The Grand Canyon, Arizona, Las Vegas, Nevada, and a casino with a caravan park attached. It’s where the Egg became terminally ill.

The only thing missing when it comes to the Grand Canyon – we will get to Caesar’s Palace in a second – is that unlike Niagara Falls it hasn’t got a Canadian side, but what we do have to work with is the question whether the Southern Rim (easy access) or the Northern Rim offers the most stunning views. Mrs Henry and I wouldn’t know the answer to that question, because both of us have an innate and indestructible preference for whatever is easiest, but maybe the burgers are indeed better at the Northern Rim.
Start your canyon-seeing from the historic Indian watchtower, from the east. National Parks po-facedly warns against vandalism directed against this newly built historical pueblo-style gift shoppe, but it does offer great views through the Grand Canyon.
‘Through’ is the key that unlocks the majesty of the Grand Canyon. From all other points you look down and against the northern canyon wall, which flattens the view.
In Sedona, Arizona, not far away from the Grand Canyon, folks are a bit too refined for gift shops. Sedona has put about that Sedona is “at the centre of vortexes [sic] that radiate the earth’s power” (quote from Lonely Planet). Sedona therefore doesn’t have gift shops, but artist’s shops, that sell glass swans and funny-smelling candles and make you kind of yearn for a gift shop.
There is one point in Sedona from which all rock formations can be seen. You scramble to the top of this great round rock on Airport Road, and you see the Tea Pot, the This and the That (all Sedona rocks, like pets, have names). Naturally, for high-speed tourists such as Mrs Henry and myself the Airport Road rock held great allure. See everything, move on. Three months may seem like a long time, but when you’ve got a whole country to look at, that’s a lot of rocks, and you can’t mess about.
In Las Vegas, Nevada, where Mrs Henry and myself are currently encamped in an ‘ahrr-vee parr-k’ in the grounds of one of the lesser casinos, Circus Circus, they have found an even more elegant solution to the problem of sights being boring.

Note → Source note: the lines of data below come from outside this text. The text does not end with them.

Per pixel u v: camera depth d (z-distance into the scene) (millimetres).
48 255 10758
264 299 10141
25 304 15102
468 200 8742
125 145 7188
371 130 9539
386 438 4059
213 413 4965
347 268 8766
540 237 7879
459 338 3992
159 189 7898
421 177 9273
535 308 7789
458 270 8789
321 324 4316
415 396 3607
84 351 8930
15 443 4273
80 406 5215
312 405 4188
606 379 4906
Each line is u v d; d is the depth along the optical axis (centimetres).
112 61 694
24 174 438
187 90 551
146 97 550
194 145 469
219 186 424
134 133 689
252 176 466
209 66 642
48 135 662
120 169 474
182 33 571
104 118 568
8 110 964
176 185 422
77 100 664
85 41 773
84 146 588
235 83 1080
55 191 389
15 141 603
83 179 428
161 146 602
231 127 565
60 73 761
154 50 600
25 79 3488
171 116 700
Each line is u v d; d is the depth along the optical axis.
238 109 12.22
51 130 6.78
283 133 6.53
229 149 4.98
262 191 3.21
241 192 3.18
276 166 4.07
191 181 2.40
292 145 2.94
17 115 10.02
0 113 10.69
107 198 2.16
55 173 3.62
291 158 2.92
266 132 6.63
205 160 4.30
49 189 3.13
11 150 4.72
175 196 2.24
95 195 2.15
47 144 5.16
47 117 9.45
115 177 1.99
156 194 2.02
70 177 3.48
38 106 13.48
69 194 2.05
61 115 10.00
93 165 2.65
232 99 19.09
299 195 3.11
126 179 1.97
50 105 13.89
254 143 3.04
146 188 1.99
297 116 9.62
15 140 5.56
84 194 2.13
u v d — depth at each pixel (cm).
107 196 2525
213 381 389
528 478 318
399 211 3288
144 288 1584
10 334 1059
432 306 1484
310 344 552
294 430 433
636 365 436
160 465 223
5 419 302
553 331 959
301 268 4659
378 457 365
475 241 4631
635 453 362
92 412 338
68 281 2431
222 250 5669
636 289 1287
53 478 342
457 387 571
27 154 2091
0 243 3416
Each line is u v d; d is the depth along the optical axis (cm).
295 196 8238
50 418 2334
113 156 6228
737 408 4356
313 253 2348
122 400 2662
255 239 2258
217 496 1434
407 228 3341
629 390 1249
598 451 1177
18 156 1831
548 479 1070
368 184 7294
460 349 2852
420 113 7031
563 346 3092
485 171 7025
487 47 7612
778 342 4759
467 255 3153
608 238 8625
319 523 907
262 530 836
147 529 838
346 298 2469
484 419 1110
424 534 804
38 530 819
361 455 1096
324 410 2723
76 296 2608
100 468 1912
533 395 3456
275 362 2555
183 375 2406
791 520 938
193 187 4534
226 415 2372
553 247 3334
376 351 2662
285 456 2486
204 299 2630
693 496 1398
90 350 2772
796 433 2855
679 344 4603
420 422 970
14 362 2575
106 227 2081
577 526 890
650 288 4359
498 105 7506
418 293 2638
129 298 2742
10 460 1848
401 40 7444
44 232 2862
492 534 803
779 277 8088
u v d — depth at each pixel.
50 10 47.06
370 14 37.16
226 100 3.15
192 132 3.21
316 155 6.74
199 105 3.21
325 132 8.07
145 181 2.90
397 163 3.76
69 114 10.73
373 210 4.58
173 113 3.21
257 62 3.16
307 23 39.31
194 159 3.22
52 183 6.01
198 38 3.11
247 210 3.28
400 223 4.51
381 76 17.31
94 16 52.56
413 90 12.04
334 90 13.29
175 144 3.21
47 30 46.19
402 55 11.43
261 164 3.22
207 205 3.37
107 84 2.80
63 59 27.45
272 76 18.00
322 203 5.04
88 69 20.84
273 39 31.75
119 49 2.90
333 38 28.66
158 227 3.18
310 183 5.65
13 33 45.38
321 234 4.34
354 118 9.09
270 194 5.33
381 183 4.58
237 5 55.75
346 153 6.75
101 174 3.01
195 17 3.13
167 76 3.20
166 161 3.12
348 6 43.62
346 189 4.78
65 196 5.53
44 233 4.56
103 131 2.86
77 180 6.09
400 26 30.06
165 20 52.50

They simply don’t have any.
Instead, they have just filled any little space not occupied by a casino or a hotel or a poker machine with a gift shop. Four t-shirts saying ‘Viva Las Vegas’ for $9.97, who could resist? Mrs Henry certainly couldn’t.
Mrs Henry wanted to gamble in Las Vegas and not in any old casino either. Caesar’s Palace no less. So, on Friday night we strode imperiously through the corridors of our lesser host casino (Circus Circus) and hailed a cab on Las Vegas Boulevard.
“To Caesar’s Palace, please”, we said importantly.
On the way we saw a beggar, or ‘bum’ as it still called in the US, with a sign saying: ‘Ninjas kidnapped my family. Please give 50c for my karate lessons’.
When we got to Caesar’s Palace it was a bit overwhelming. It had been a while since Mrs Henry and I had visited Marrickville RSL, billed as the “Las Vegas of the West”. Caesar’s Palace, no disrespect, looked a bit like a cross between Marrickville RSL and Sydney Central Railway at 5 o’clock in the afternoon. People wheeling their luggage around, stopping off at a poker machine, people hurrying somewhere. People talking importantly on their mobile phones, while seating themselves at a blackjack table.
Blackjack? No, too simple, said Mrs Henry. Roulette? Too simple. Craps? Too complicated. So, pokies it was, just like Marrickville.
We worked out how to put in a five-dollar bill. A cocktail waitress assisted: “Money, yah, here, money money, yah yah!”, she kept saying, pointing at the slot, because the Australian accent leads some Americans to believe Australians don’t speak English.
At a minimum of one cent a pop you can play for a long time on five dollars, and Mrs Henry did. Up and down went the balance of credits. As low as 320, or $3.20, a stunning loss of 36 per cent! Then it went up, and up, and up!, to 780, or $7.80.
“Let’s cash it in!”, said Mrs Henry.
And we did and we strode out of Caesar’s Palace with a 56 per cent return on investment, and we were back at the Circus Circus arrrh vee camp for the evening news had the advertised TV-set in the Egg worked. It didn’t, and we wanted to leave Las Vegas, it turned out that the cabin lights, which come on and go off with the opening and closing of car doors, had sapped the battery.
Call the AAAA! Something we would do on a daily basis until we checked in and out at the Eggenschwiler Adventures on Wheels depot in San Francisco.